Well, I feel like shit. I knew that was coming, though. I just didn't expect the associated nonsense. Yes, I am trying not to swear, how could you tell? Whatever. At this point, I just want to finish this goddamn post and curl up somewhere and forget the rest of the world exists for a couple of decades until all of this goes away and stops mattering. No, I don't actually mean that. I know that. But I'm in a bad mood right now so I'm saying things I know aren't pleasant and might hurt just because I don't want to think about whether I mean something or not.
That made no sense. Or rather it did, except that it's still a terrible excuse and I know that. Hell, even if it was a good excuse, the fact remains that it is in fact an excuse. Excuses are bad. Explanations are one thing, but excuses are what happens when it's been taken just a step too far. At least that's the way my mind is currently making that particular distinction, and I don't particularly care if that's technically correct or not.

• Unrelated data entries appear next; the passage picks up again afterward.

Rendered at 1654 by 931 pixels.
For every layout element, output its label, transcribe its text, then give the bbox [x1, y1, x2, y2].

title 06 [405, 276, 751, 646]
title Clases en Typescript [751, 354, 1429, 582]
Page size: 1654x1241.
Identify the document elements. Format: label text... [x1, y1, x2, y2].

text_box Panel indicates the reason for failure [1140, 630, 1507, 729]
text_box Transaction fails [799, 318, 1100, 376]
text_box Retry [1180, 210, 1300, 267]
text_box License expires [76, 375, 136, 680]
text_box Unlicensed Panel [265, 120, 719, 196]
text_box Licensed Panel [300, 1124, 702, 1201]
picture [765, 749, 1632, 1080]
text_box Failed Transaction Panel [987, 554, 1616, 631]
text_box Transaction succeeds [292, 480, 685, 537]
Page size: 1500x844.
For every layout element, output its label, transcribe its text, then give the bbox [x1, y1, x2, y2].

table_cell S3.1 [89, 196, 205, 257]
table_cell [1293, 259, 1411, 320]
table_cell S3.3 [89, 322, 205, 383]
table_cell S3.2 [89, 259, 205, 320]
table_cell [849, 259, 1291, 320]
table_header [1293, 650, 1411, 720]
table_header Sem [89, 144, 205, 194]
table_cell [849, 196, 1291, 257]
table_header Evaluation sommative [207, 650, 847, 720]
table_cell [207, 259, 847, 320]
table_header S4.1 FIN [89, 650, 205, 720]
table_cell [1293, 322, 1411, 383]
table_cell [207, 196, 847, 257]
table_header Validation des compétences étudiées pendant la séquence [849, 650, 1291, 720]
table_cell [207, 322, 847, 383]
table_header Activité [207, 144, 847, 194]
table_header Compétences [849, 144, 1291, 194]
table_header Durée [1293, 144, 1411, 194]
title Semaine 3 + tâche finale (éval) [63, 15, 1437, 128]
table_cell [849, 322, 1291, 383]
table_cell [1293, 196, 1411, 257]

I know I was going to say something else. And then of course I got distracted by email or something of that sort. I think it was something pertaining to the title of this post. But I don't even know anymore. So sorry, but I'm not even going to try to fill this space with rambling nonsense. Yesterday did enough of that and there's really no good reason for me to write anything reasonable at this point. So that will be all now. I have nothing more to say. Good night, I guess.